From: Greg Chamberlain <GregChamberlain@compuserve.com>

     By Joseph Guyler Delva

     PORT-AU-PRINCE, Haiti, Feb 25 (Reuters) - Haiti's imprisoned former
prime minister, Yvon Neptune, said on Friday he has started a hunger strike
to protest his detention.
     Neptune, who was arrested eight months ago, said in a letter to
several foreign ambassadors that he began the hunger strike on Sunday and
would continue it until he is freed by Haiti's interim government, which he
said jailed him for political reasons.
     Neptune was appointed by ousted president Jean-Bertrand Aristide, who
fled Haiti a year ago during a bloody rebellion by armed gangs and former
soldiers and under pressure from the United States and France.

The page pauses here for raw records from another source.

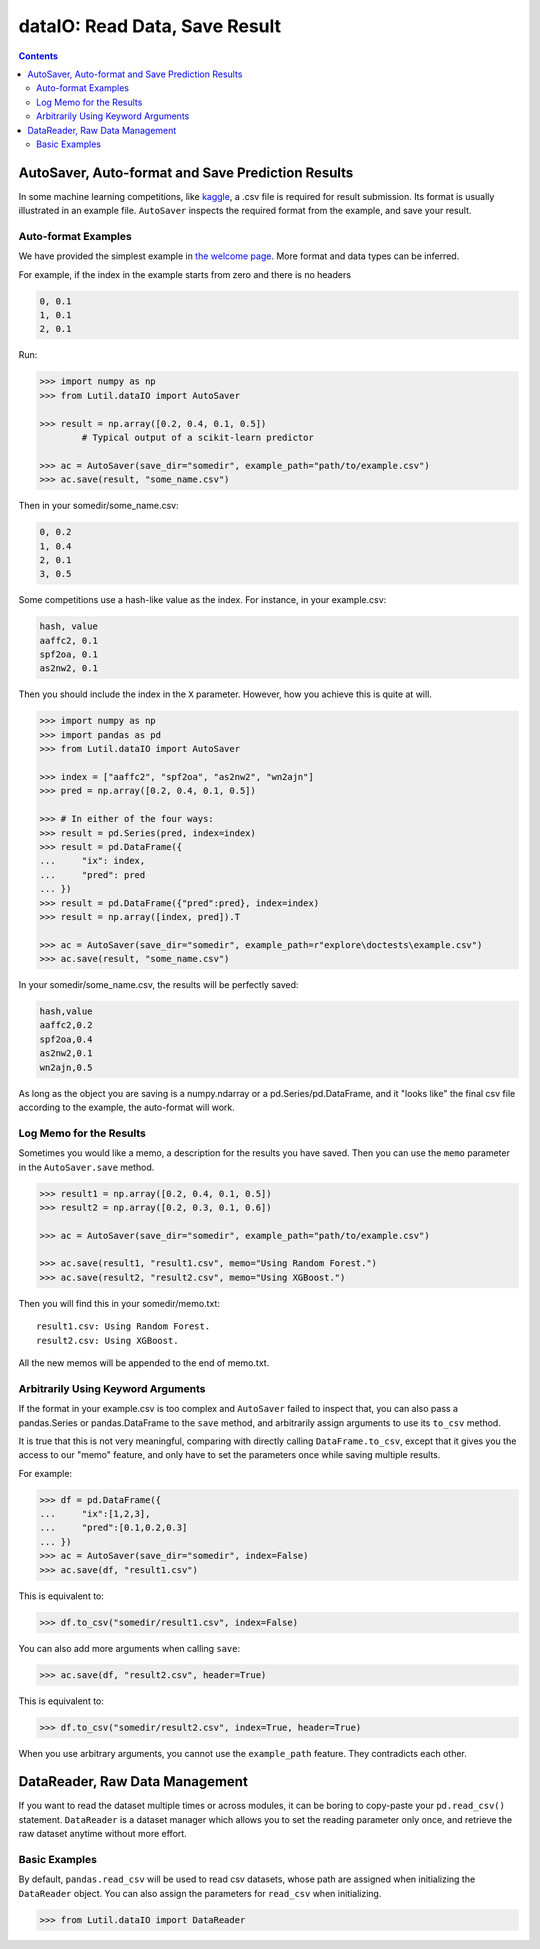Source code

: dataIO: Read Data, Save Result
=============================================

.. contents::

.. py:module:: Lutil.dataIO


AutoSaver, Auto-format and Save Prediction Results
""""""""""""""""""""""""""""""""""""""""""""""""""""""""""""""""""""""""""""""""""""

In some machine learning competitions, like `kaggle <https://www.kaggle.com/>`_,
a .csv file is required for result submission.
Its format is usually illustrated in an example file.
``AutoSaver`` inspects the required format from the example, and
save your result.

.. py:class:: AutoSaver(save_dir="", example_path=None, **default_kwargs)

    :param str save_dir: Directory where your results will be saved
    :param str example_path: Optional, path to the example .csv file
    :param default_kwargs: Default keyword arguments arbitrarily used for `DataFrame.to_csv()`

.. py:method:: Autosaver.save(self, X, filename, memo=None, **kwargs)

    :param X: The prediction result to be saved
    :type X: pd.DataFrame, pd.Series or np.ndarray
    :param str filename: The filename of the result file
    :param str memo: Optional, the memo logged for this result
    :param kwargs: Other keyword arguments arbitrarily used for `DataFrame.to_csv()`


Auto-format Examples
^^^^^^^^^^^^^^^^^^^^^^^^^^^^^^^^

We have provided the simplest example in
`the welcome page <../index.html#save-prediction-result-according-to-the-given-format>`_.
More format and data types can be inferred.

For example, if the index in the example starts from zero and there is no headers

.. code-block:: text

    0, 0.1
    1, 0.1
    2, 0.1

Run:

.. code-block:: python

    >>> import numpy as np
    >>> from Lutil.dataIO import AutoSaver

    >>> result = np.array([0.2, 0.4, 0.1, 0.5])
            # Typical output of a scikit-learn predictor

    >>> ac = AutoSaver(save_dir="somedir", example_path="path/to/example.csv")
    >>> ac.save(result, "some_name.csv")

Then in your somedir/some_name.csv:

.. code-block:: text

    0, 0.2
    1, 0.4
    2, 0.1
    3, 0.5

Some competitions use a hash-like value as the index. For instance, in your example.csv:

.. code-block:: text

    hash, value
    aaffc2, 0.1
    spf2oa, 0.1
    as2nw2, 0.1

Then you should include the index in the ``X`` parameter.
However, how you achieve this is quite at will.

.. code-block:: python

    >>> import numpy as np
    >>> import pandas as pd
    >>> from Lutil.dataIO import AutoSaver

    >>> index = ["aaffc2", "spf2oa", "as2nw2", "wn2ajn"]
    >>> pred = np.array([0.2, 0.4, 0.1, 0.5])

    >>> # In either of the four ways:
    >>> result = pd.Series(pred, index=index)
    >>> result = pd.DataFrame({
    ...     "ix": index,
    ...     "pred": pred
    ... })
    >>> result = pd.DataFrame({"pred":pred}, index=index)
    >>> result = np.array([index, pred]).T

    >>> ac = AutoSaver(save_dir="somedir", example_path=r"explore\doctests\example.csv")
    >>> ac.save(result, "some_name.csv")

In your somedir/some_name.csv, the results will be perfectly saved:

.. code-block:: text

    hash,value
    aaffc2,0.2
    spf2oa,0.4
    as2nw2,0.1
    wn2ajn,0.5

As long as the object you are saving is a numpy.ndarray or a pd.Series/pd.DataFrame,
and it "looks like" the final csv file according to the example, the auto-format will work.


Log Memo for the Results
^^^^^^^^^^^^^^^^^^^^^^^^^^^^^^^^

Sometimes you would like a memo, a description for the results you have saved.
Then you can use the ``memo`` parameter in the ``AutoSaver.save`` method.


.. code-block:: python

    >>> result1 = np.array([0.2, 0.4, 0.1, 0.5])
    >>> result2 = np.array([0.2, 0.3, 0.1, 0.6])

    >>> ac = AutoSaver(save_dir="somedir", example_path="path/to/example.csv")

    >>> ac.save(result1, "result1.csv", memo="Using Random Forest.")
    >>> ac.save(result2, "result2.csv", memo="Using XGBoost.")

Then you will find this in your somedir/memo.txt::

    result1.csv: Using Random Forest.
    result2.csv: Using XGBoost.

All the new memos will be appended to the end of memo.txt.


Arbitrarily Using Keyword Arguments
^^^^^^^^^^^^^^^^^^^^^^^^^^^^^^^^^^^^^^^^^^

If the format in your example.csv is too complex and ``AutoSaver`` failed to inspect that,
you can also pass a pandas.Series or pandas.DataFrame to the ``save`` method,
and arbitrarily assign arguments to use its ``to_csv`` method.

It is true that this is not very meaningful,
comparing with directly calling ``DataFrame.to_csv``,
except that it gives you the access to our "memo" feature,
and only have to set the parameters once while saving multiple results.

For example:

.. code-block:: python

    >>> df = pd.DataFrame({
    ...     "ix":[1,2,3],
    ...     "pred":[0.1,0.2,0.3]
    ... })
    >>> ac = AutoSaver(save_dir="somedir", index=False)
    >>> ac.save(df, "result1.csv")

This is equivalent to:

.. code-block:: python

    >>> df.to_csv("somedir/result1.csv", index=False)

You can also add more arguments when calling ``save``:

.. code-block:: python

    >>> ac.save(df, "result2.csv", header=True)

This is equivalent to:

.. code-block:: python

    >>> df.to_csv("somedir/result2.csv", index=True, header=True)

When you use arbitrary arguments, you cannot use the ``example_path`` feature.
They contradicts each other.

DataReader, Raw Data Management
""""""""""""""""""""""""""""""""""""""""""""""""""""""""""""""""""""""""""""""""""""

If you want to read the dataset multiple times or across modules, it can be boring
to copy-paste your ``pd.read_csv()`` statement. ``DataReader`` is a
dataset manager which allows you to set the reading parameter only once, and
retrieve the raw dataset anytime without more effort.

.. py:class:: DataReader(train_path=None, test_path=None, val_path=None, _id="default", read_func=None, **read_kwargs)

    :param str train_path: Optional, path to the train set
    :param str test_path: Optional, path to the test set
    :param str val_path: Optional, path to the validation set
    :param str _id: Optional, identifier for multiple datasets
    :param callable read_func: Optional, function used for reading data, default ``pd.read_csv``
    :param read_kwargs: Other keyword arguments for applying to the ``read_func``

.. py:attribute:: DataReader.train

    Read only. Each time you access this attribute, the train dataset will be read
    using the ``read_func`` and ``read_kwargs``

.. py:attribute:: DataReader.test

    Read only. Each time you access this attribute, the test dataset will be read
    using the ``read_func`` and ``read_kwargs``

.. py:attribute:: DataReader.val

    Read only. Each time you access this attribute, the validation dataset will be read
    using the ``read_func`` and ``read_kwargs``


Basic Examples
^^^^^^^^^^^^^^^^^^^^^^^^^^^^^^^^^^^^^^^^^^^^^^

By default, ``pandas.read_csv`` will be used to read csv datasets,
whose path are assigned when initializing the ``DataReader`` object.
You can also assign the parameters for ``read_csv`` when initializing.

.. code-block:: python

    >>> from Lutil.dataIO import DataReader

     "I am convinced that the spectacle of my slow and certain death would
be more pleasant to the power and its accomplices. So I propose to satisfy
them by continuing the hunger strike," Neptune said in the letter, which
was seen by Reuters.
     He wrote to the ambassadors of the United States, France and Canada
and to the United Nations envoy in Haiti, Juan Gabriel Valdes.

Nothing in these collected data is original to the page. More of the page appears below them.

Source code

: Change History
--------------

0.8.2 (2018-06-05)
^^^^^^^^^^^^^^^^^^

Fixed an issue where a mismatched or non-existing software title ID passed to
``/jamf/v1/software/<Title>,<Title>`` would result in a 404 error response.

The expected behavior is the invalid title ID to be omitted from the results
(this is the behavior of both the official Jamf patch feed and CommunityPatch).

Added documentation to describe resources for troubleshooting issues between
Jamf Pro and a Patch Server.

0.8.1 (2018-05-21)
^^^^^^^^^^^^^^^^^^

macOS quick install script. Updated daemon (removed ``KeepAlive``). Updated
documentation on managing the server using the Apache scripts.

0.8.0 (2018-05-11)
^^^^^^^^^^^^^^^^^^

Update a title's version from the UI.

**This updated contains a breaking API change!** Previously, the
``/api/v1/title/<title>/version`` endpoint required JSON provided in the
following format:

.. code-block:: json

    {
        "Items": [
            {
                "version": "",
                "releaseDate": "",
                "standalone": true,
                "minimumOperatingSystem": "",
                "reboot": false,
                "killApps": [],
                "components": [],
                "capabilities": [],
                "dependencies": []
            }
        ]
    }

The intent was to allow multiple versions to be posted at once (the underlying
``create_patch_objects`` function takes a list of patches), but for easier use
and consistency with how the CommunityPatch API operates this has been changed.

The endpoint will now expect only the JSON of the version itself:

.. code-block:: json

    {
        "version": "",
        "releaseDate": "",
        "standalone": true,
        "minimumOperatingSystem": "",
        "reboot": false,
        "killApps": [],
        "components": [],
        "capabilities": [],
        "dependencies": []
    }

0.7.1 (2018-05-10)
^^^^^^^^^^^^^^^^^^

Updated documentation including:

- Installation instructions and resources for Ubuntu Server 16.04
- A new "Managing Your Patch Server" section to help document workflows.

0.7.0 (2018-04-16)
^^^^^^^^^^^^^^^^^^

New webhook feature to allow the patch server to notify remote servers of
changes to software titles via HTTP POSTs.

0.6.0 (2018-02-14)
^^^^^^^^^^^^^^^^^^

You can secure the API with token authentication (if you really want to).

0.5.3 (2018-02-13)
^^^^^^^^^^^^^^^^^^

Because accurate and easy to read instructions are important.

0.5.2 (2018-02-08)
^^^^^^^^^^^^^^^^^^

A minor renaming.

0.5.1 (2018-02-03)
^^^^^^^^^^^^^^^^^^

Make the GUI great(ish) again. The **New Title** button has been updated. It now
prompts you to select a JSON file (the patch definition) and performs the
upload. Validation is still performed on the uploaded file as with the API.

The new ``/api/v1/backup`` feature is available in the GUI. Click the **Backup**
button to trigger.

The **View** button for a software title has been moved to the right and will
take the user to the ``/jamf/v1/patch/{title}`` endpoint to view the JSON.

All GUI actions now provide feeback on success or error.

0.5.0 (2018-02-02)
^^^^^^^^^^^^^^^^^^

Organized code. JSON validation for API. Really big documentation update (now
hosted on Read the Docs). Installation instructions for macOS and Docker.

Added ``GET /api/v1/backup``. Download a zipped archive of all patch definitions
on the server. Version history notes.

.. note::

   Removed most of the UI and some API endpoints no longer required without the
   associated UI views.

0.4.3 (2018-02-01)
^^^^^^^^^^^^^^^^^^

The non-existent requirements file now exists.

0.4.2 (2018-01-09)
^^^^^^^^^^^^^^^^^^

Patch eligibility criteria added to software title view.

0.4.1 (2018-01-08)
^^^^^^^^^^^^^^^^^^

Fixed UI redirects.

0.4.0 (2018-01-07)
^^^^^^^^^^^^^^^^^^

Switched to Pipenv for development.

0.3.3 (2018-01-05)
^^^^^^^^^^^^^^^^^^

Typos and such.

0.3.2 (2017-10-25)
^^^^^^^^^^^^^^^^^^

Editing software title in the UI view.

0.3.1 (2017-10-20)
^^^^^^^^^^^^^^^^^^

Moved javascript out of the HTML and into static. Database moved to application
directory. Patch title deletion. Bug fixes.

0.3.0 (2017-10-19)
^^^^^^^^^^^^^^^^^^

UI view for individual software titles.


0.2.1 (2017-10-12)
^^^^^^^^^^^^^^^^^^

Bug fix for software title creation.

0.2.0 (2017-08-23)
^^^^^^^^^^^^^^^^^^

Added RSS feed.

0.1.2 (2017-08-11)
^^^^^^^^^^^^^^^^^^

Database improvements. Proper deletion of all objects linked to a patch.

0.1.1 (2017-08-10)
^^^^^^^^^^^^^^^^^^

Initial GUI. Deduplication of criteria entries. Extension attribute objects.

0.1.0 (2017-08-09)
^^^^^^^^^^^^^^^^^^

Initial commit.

     Neptune went into hiding following Aristide's ouster last February and
was arrested on June 27. Haitian authorities accused him of involvement in
what Aristide opponents called a massacre on Feb. 11, 2004, in La Syrie, a
village near Saint Marc, 60 miles (95 km) north of Port-au-Prince.
     The National Coalition for Haitian Rights, a human rights group
perceived as anti-Aristide, accused Neptune of masterminding the incident
at La Syrie. Clashes between supporters and opponents of Aristide were
common during the rebellion.
     The group said 50 people were killed there. But journalists who
visited Saint Marc at the time found no more than five bodies after
Aristide supporters and police briefly retook the town from rebels.
     In his letter, Neptune accused the group of complicity in a plot by
his opponents to portray him as murderer. A member of the group, Viles
Alizar, declined to comment.
     Aristide, a former Roman Catholic priest who was a hero to Haiti's
poor masses, left his impoverished Caribbean nation last Feb. 29 and was
granted asylum in South Africa.
     He became Haiti's first freely elected leader in 1991 and was elected
to a second term in 2000. Critics accused him of despotism and corruption.
     The interim government appointed when Aristide left has been troubled
by street gangs loyal to the former president and increasingly finds itself
at odds with former soldiers who led the rebellion against Aristide.
     Neptune called on the international community to protect him. He has
said he believes his life is threatened by the former soldiers.
     Neptune was briefly freed last weekend when gunmen stormed the
national penitentiary in Port-au-Prince and allowed nearly 500 inmates to
escape. He was returned to his cell a short time after the attack.